St. Paul states the same truth in a different way, saying that God the Father chose us in Christ Jesus before the foundation of the world, to be holy and blameless in his sight. From the beginning of Creation, God knew each one of us and intended us to be born. So that we are loved not so much for what we do, but for who we are, because we have been chosen in by the Father in His Son.

Pope Francis teaches that each one of us “is a mission, planned by the Father to reflect and embody…the Gospel”

Being chosen by God also means God has a plan and a purpose for our life. You matter, I matter, and so does our mission in this life. Pope Francis teaches that each one of us “is a mission, planned by the Father to reflect and embody…the Gospel” (On the Call to Holiness in Today’s World, #19 ).
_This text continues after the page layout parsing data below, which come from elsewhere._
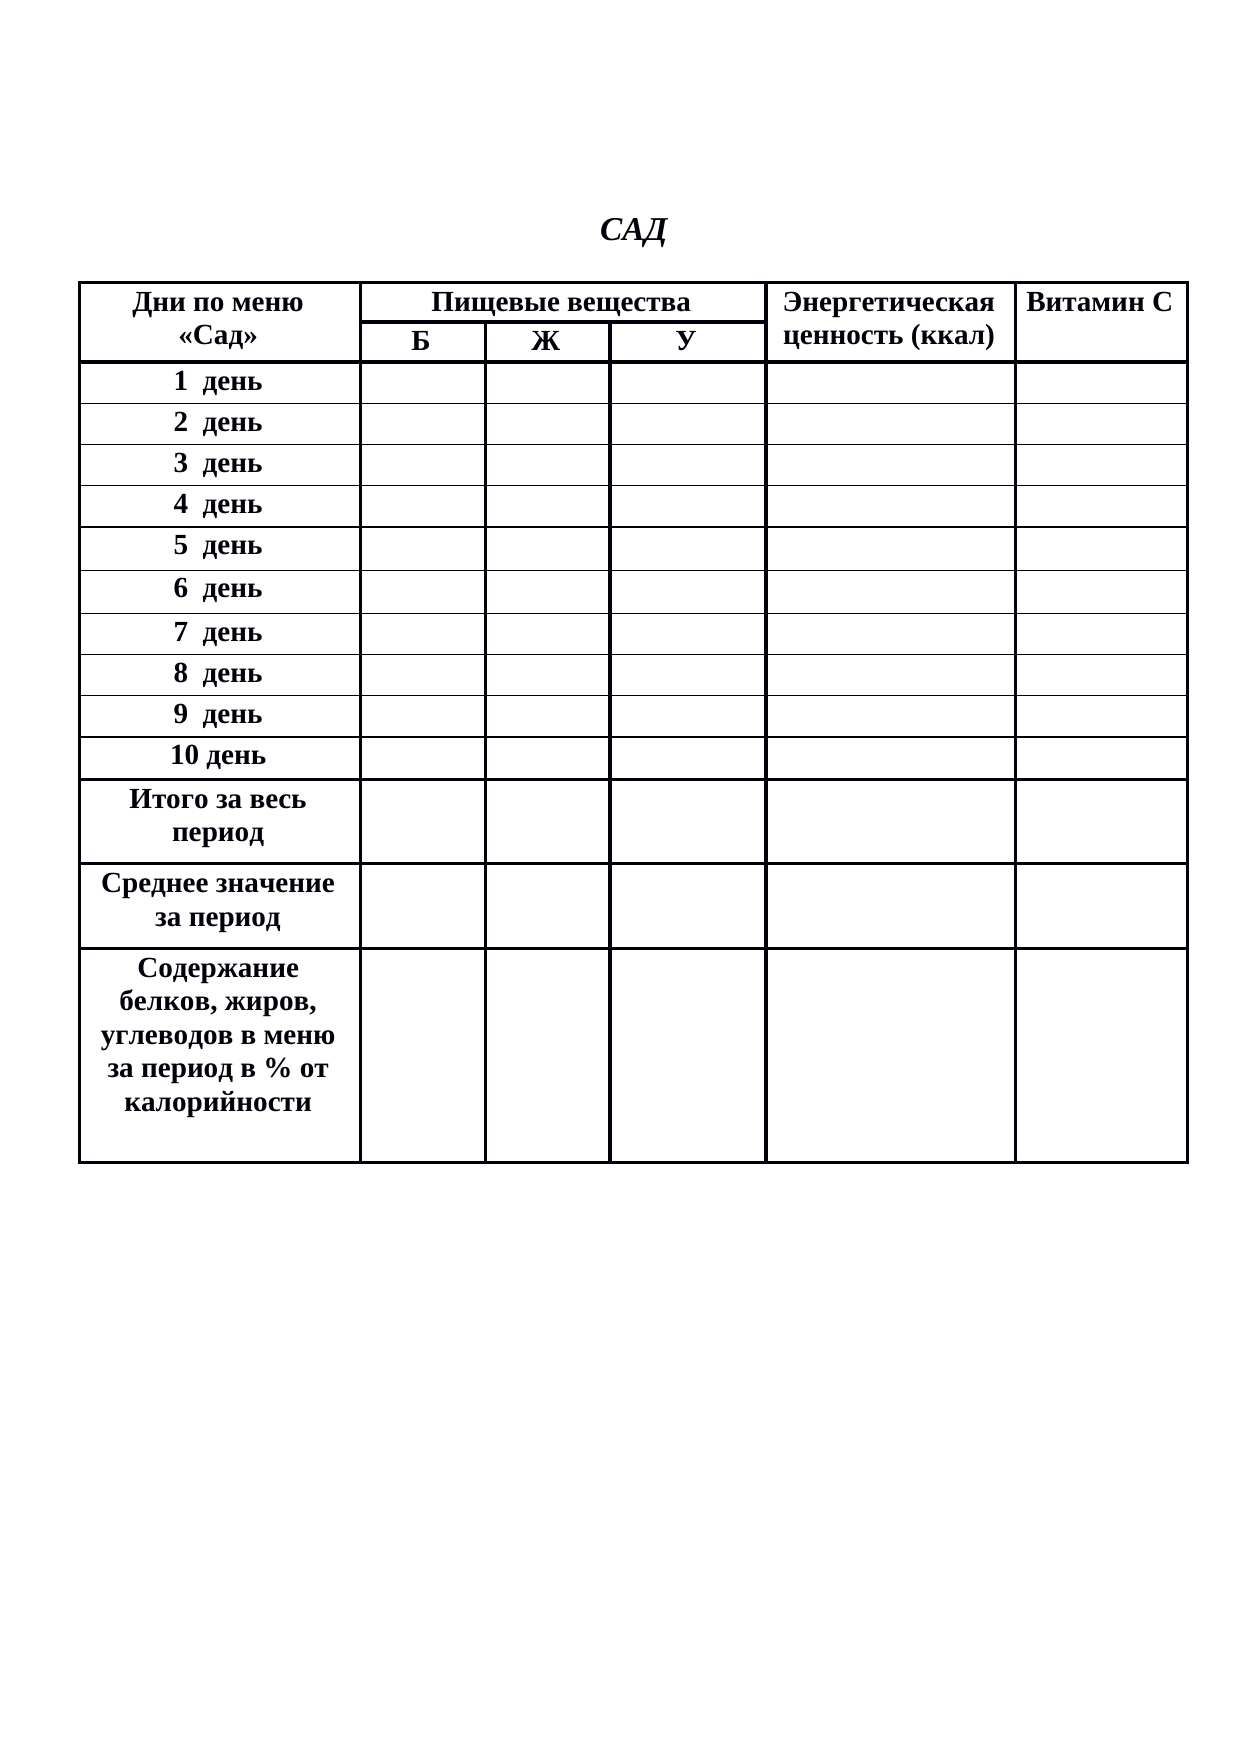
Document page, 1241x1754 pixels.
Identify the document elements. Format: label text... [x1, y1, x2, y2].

table_cell [1017, 364, 1186, 403]
table_cell [768, 865, 1014, 947]
table_cell [768, 614, 1014, 654]
table_cell [612, 571, 764, 613]
table_cell [612, 696, 764, 736]
table_cell [362, 655, 484, 695]
table_cell [1017, 865, 1186, 947]
table_cell [1017, 404, 1186, 444]
table_cell [612, 738, 764, 778]
table_cell [612, 865, 764, 947]
table_cell Ж [487, 324, 608, 360]
table_cell [612, 445, 764, 485]
table_cell 7 день [81, 614, 359, 654]
table_cell [487, 738, 608, 778]
table_cell [487, 781, 608, 862]
table_cell 8 день [81, 655, 359, 695]
table_cell [487, 655, 608, 695]
table_cell [487, 404, 608, 444]
table_cell [362, 738, 484, 778]
table_cell [612, 364, 764, 403]
table_cell [612, 404, 764, 444]
table_cell [768, 486, 1014, 526]
table_cell [487, 865, 608, 947]
table_cell [768, 528, 1014, 569]
table_cell Среднее значение за период [81, 865, 359, 947]
table_cell [1017, 781, 1186, 862]
table_cell Итого за весь период [81, 781, 359, 862]
table_cell 5 день [81, 528, 359, 569]
table_cell [362, 950, 484, 1161]
table_header Витамин С [1017, 284, 1186, 360]
table_cell [1017, 528, 1186, 569]
table_cell 1 день [81, 364, 359, 403]
table_cell [362, 486, 484, 526]
table_cell [487, 445, 608, 485]
table_cell 9 день [81, 696, 359, 736]
table_cell 3 день [81, 445, 359, 485]
table_cell [1017, 950, 1186, 1161]
table_cell 10 день [81, 738, 359, 778]
table_cell [1017, 614, 1186, 654]
table_cell [612, 614, 764, 654]
table_header Пищевые вещества [362, 284, 764, 320]
table_cell [362, 614, 484, 654]
table_header Энергетическая ценность (ккал) [768, 284, 1014, 360]
table_cell [487, 696, 608, 736]
table_cell [768, 445, 1014, 485]
table_cell [362, 445, 484, 485]
table_cell [768, 696, 1014, 736]
table_cell [612, 950, 764, 1161]
table_cell [487, 950, 608, 1161]
table_cell 2 день [81, 404, 359, 444]
table_cell [768, 738, 1014, 778]
table_cell [362, 696, 484, 736]
table_cell [612, 781, 764, 862]
table_cell У [612, 324, 764, 360]
table_cell [612, 528, 764, 569]
table_cell [612, 655, 764, 695]
table_cell [362, 781, 484, 862]
table_cell [768, 364, 1014, 403]
table_cell [362, 528, 484, 569]
table_cell [487, 364, 608, 403]
table_cell [487, 614, 608, 654]
table_cell Содержание белков, жиров, углеводов в меню за период в % от калорийности [81, 950, 359, 1161]
table_cell [1017, 445, 1186, 485]
table_cell [1017, 696, 1186, 736]
table_cell [768, 781, 1014, 862]
table_cell [612, 486, 764, 526]
table_cell [1017, 486, 1186, 526]
table_header Дни по меню «Сад» [81, 284, 359, 360]
table_cell [362, 364, 484, 403]
table_cell [768, 404, 1014, 444]
table_cell [487, 571, 608, 613]
table_cell [1017, 738, 1186, 778]
table_cell [768, 655, 1014, 695]
table_cell 4 день [81, 486, 359, 526]
table_cell [1017, 571, 1186, 613]
table_cell [768, 950, 1014, 1161]
table_cell [362, 865, 484, 947]
table_cell [487, 486, 608, 526]
table_cell [362, 571, 484, 613]
table_cell [487, 528, 608, 569]
table_cell [1017, 655, 1186, 695]
table_cell [362, 404, 484, 444]
table_cell [768, 571, 1014, 613]
table_cell 6 день [81, 571, 359, 613]
table_cell Б [362, 324, 484, 360]
text САД [56, 209, 1211, 247]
Since Mary was chosen from the beginning of time to be the Mother of the Son of God, Mary’s Mission is a unique one. So much so that God prepared her to be the Mother of the Son of God by freeing her from sin and the effects of sin from the very first moment of her existence in the womb of her mother, Anne. Mary is full of grace, free to allow God who is love to take her flesh, to say a complete and full Yes to God’s plan to live in her womb and be born into the world through her.
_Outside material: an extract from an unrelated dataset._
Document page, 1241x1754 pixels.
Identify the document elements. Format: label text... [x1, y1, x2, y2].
The archangel Gabriel’s greeting is our greeting as well to Mary on this great Solemnity of her Immaculate Conception: “Hail Mary, full of grace.” For this humble virgin from the backwoods town of Nazareth was indeed full of grace. To be full of grace is to be filled with life and love and light. To be full of grace is to live out the marks of holiness described by St. Paul VI in his great encyclical, “Evangelization in the Modern World.” This saintly pope said: “The world calls for and expects from us simplicity of life, the spirit of prayer, charity towards all, especially towards the lowly and the poor, obedience and humility, detachment and self-sacrifice.”

To be full of grace is to yearn for peace in the world, to do acts of kindness every day, to have an inclusive heart, to be able to laugh and cry, to feel deeply the sorrows and joys of the world. To be full of grace is to accept what God gives and to give what God takes, a lesson that St. Teresa of Calcutta taught her sisters and the world.

But you and I are not full of grace. Something blocks us from completely embracing the mystery of God’s love and mercy in Jesus. Call it pride, call it ignorance, call it fear, something holds us back from uttering the fully obedient “YES” that Mary proclaimed the Annunciation.

From the beginning, our first parents chose not to believe in God’s love for them. Instead of saying “YES” in obedience to all that God offered them, they disobeyed, failing to trust in God’s goodness, trusting only in themselves and their desire to be God. Thus sin and the affects of sin entered the world. Instead of standing erect and raising their heads to bask in the light of God’s love, our first parents hid in their shame and passed the blame.

We, too, still wrestle with sin and the affects of sin in our lives, but by Mary’s “YES” which reversed the “NO” of our first parents, we have been given a Savior who frees us from the obstacles in our lives which prevent us from living out of the love of God for us. So, one of the cries of Advent is, “Come O Lord and set us free.” Set us free from the sin which binds us, the fear which enslaves us, heal us of our blindness.

When we embrace the truth which Mary knew, that we have been loved for a very long time, our lives are transformed. Knowing how much we are loved by God sets us free to give love away.

In the giving away of God’s love, more space is created for a new influx of divine grace.

It is this rhythm that defines the life of discipleship. It is this rhythm of receiving and sharing God’s love that Mary, the 1st disciple, teaches us.